Ai piedi della rocca, il borgo di Santo Stefano di Sessanio conserva un impianto urbano compatto con edifici in pietra chiara, vicoli stretti e torri che definiscono il profilo del centro abitato. L’insieme tra fortificazione e borgo crea un contesto coerente, in cui il rapporto tra architettura e paesaggio montano risulta evidente in ogni prospettiva.
Bominaco e l’Oratorio di San Pellegrino
Nel territorio comunale di Caporciano, il complesso di Bominaco costituisce una delle emergenze storico-artistiche più rilevanti della provincia, grazie alla presenza dell’Oratorio di San Pellegrino e della chiesa di Santa Maria Assunta.
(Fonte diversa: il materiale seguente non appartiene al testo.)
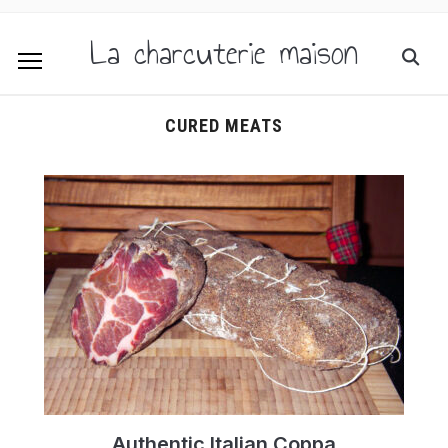
La charcuterie maison
CURED MEATS
Authentic Italian Coppa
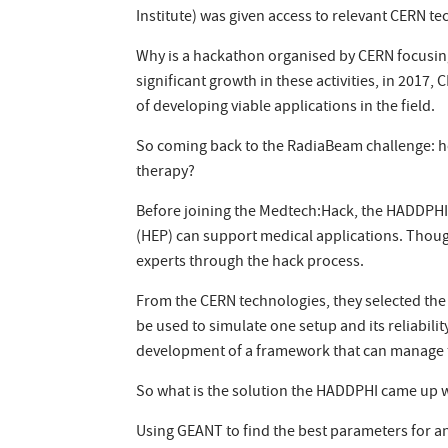
Institute) was given access to relevant CERN te
Why is a hackathon organised by CERN focusing o
significant growth in these activities, in 201
of developing viable applications in the field.
So coming back to the RadiaBeam challenge: how
therapy?
Before joining the Medtech:Hack, the HADDPHI
(HEP) can support medical applications. Thoug
experts through the hack process.
From the CERN technologies, they selected th
be used to simulate one setup and its reliabili
development of a framework that can manage th
So what is the solution the HADDPHI came up 
Using GEANT to find the best parameters for an 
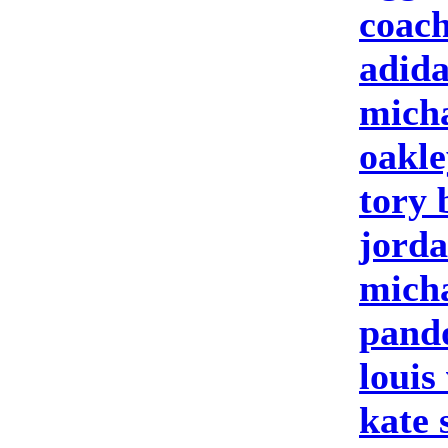
coach
adida
micha
oakle
tory 
jorda
micha
pando
louis
kate 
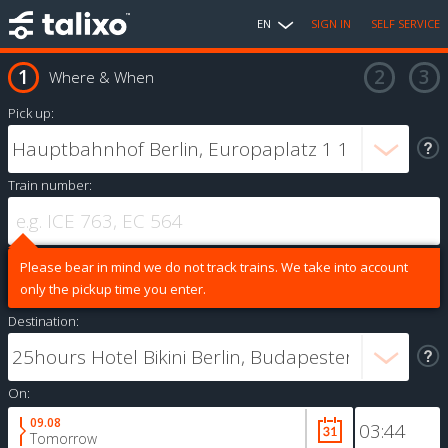
EN
SIGN IN
SELF SERVICE
Where & When
Pick up:
Train number:
Please bear in mind we do not track trains. We take into account
only the pickup time you enter.
Destination:
On:
09.08
Tomorrow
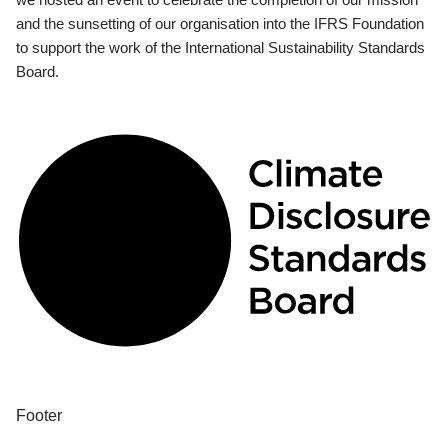
and the sunsetting of our organisation into the IFRS Foundation
to support the work of the International Sustainability Standards
Board.
Footer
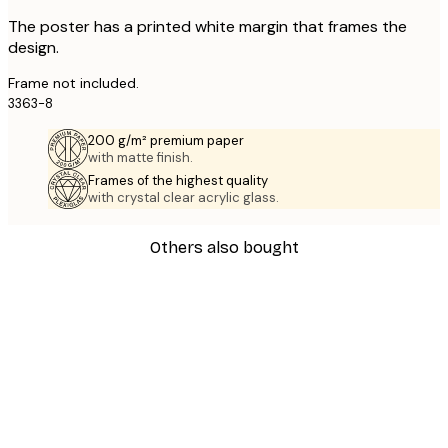
The poster has a printed white margin that frames the
design.
Frame not included.
3363-8
200 g/m² premium paper
with matte finish.
Frames of the highest quality
with crystal clear acrylic glass.
Others also bought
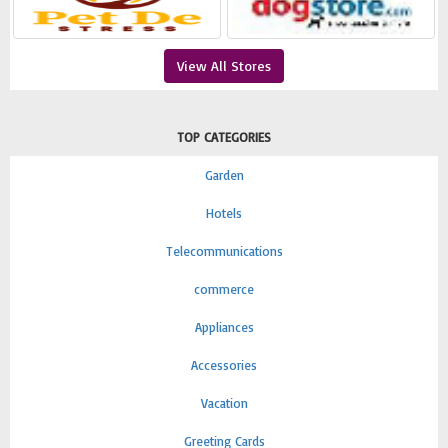
View All Stores
TOP CATEGORIES
Garden
Hotels
Telecommunications
commerce
Appliances
Accessories
Vacation
Greeting Cards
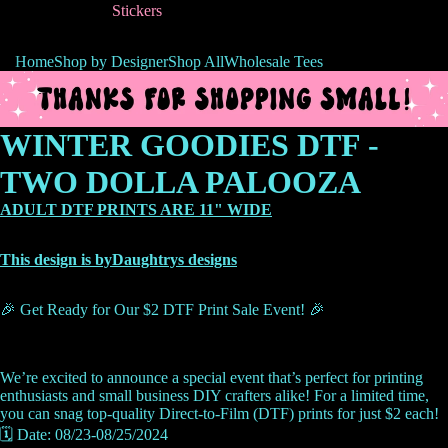
Stickers
Home
Shop by Designer
Shop All
Wholesale Tees
WINTER GOODIES DTF -
TWO DOLLA PALOOZA
ADULT DTF PRINTS ARE 11" WIDE
This design is byDaughtrys designs
🎉 Get Ready for Our $2 DTF Print Sale Event! 🎉
We’re excited to announce a special event that’s perfect for printing
enthusiasts and small business DIY crafters alike! For a limited time,
you can snag top-quality Direct-to-Film (DTF) prints for just $2 each!
🗓️ Date: 08/23-08/25/2024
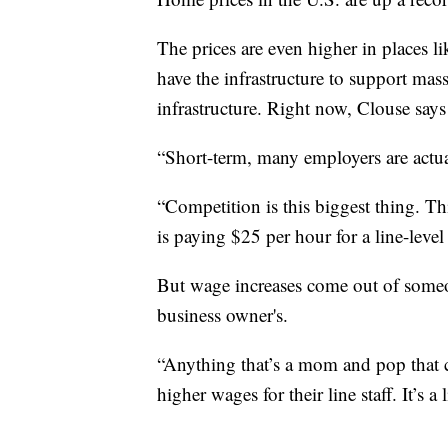
The prices are even higher in places l
have the infrastructure to support mas
infrastructure. Right now, Clouse says h
“Short-term, many employers are actua
“Competition is this biggest thing. Th
is paying $25 per hour for a line-leve
But wage increases come out of someon
business owner's.
“Anything that’s a mom and pop that ca
higher wages for their line staff. It’s a 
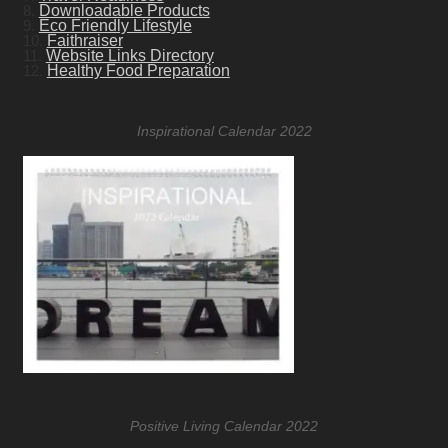
8.
Downloadable Products
9.
Eco Friendly Lifestyle
10.
Faithraiser
11.
Website Links Directory
12.
Healthy Food Preparation
Inspirational Calendar 2022
Positive Living Calendar 2022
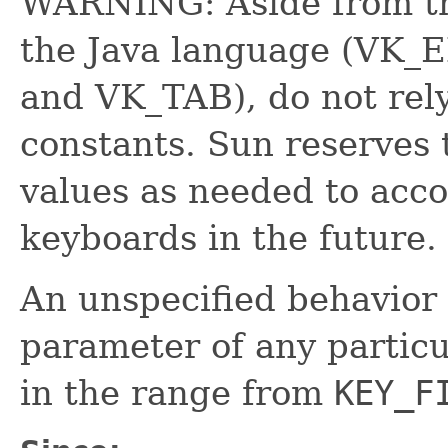
WARNING: Aside from tho
the Java language (VK
and VK_TAB), do not rely
constants. Sun reserves 
values as needed to acc
keyboards in the future.
An unspecified behavior 
parameter of any partic
in the range from
KEY_F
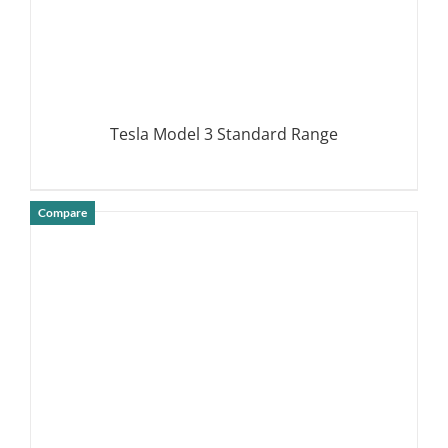
Tesla Model 3 Standard Range
Compare
DETAILS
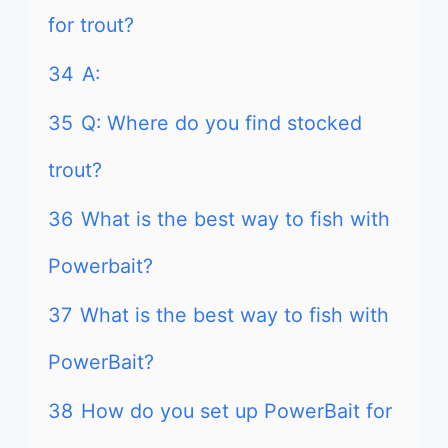
for trout?
34
A:
35
Q: Where do you find stocked
trout?
36
What is the best way to fish with
Powerbait?
37
What is the best way to fish with
PowerBait?
38
How do you set up PowerBait for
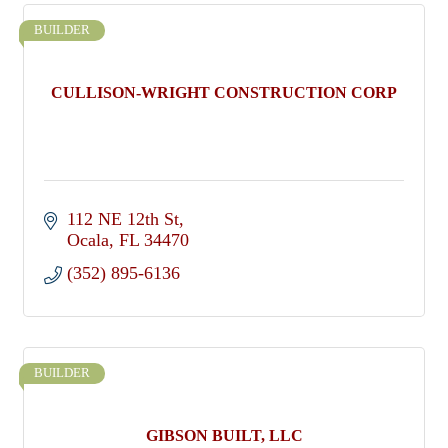
BUILDER
CULLISON-WRIGHT CONSTRUCTION CORP
112 NE 12th St
Ocala
FL
34470
(352) 895-6136
BUILDER
GIBSON BUILT, LLC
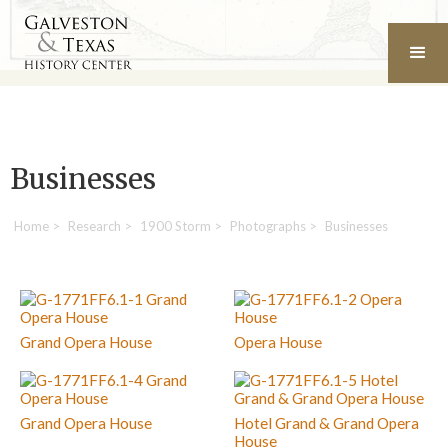
Businesses
Home
>
Research
>
1900 Storm
>
Photographs
>
Businesses
Grand Opera House
Opera House
Grand Opera House
Hotel Grand & Grand Opera
House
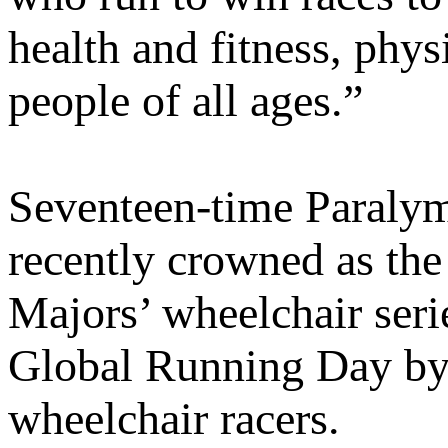
health and fitness, phys
people of all ages.”
Seventeen-time Paraly
recently crowned as the
Majors’ wheelchair serie
Global Running Day by i
wheelchair racers.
L’oratorio, noto per il ciclo di affreschi medievali che ricopre interamente le pareti interne, offre un esempio di pittura sacra di grande valore, con scene che narrano episodi biblici e santi in una sequenza continua.
La posizione isolata del complesso, immerso in un contesto collinare, contribuisce a valorizzare la dimensione contemplativa del sito, rendendo la visita un momento di approfondimento storico e artistico lontano dai flussi più consistenti. L’accessibilità in auto consente di inserire Bominaco in un itinerario che comprenda altri borghi dell’entroterra aquilano.
Alba Fucens e il patrimonio archeologico
Tra i luoghi storici più importanti dell’Aquila e provincia rientra anche il sito archeologico di Alba Fucens, antica colonia romana situata nei pressi di Massa d’Albe. L’area conserva resti di mura megalitiche, un anfiteatro, edifici pubblici e un impianto urbano che testimonia l’organizzazione della città in epoca romana.
La posizione panoramica, con vista sulla piana del Fucino e sui rilievi circostanti, amplifica il valore scenografico del sito, consentendo di percepire la scelta strategica dell’insediamento. La visita richiede tempo per percorrere l’area archeologica e per osservare i dettagli costruttivi che emergono tra i resti, integrando l’esperienza con una riflessione sul ruolo che questa zona ha avuto nei collegamenti tra Roma e l’Adriatico.
I luoghi storici più importanti dell’Aquila e provincia compongono un itinerario che attraversa basiliche, fortificazioni, borghi d’alta quota e siti archeologici, offrendo una panoramica completa sulla storia del territorio. La relativa vicinanza tra i principali punti di interesse consente di organizzare percorsi tematici in uno o più giorni, alternando visite urbane a escursioni verso contesti montani e collinari, con la possibilità di approfondire epoche e stili differenti in un raggio geografico contenuto ma ricco di testimonianze.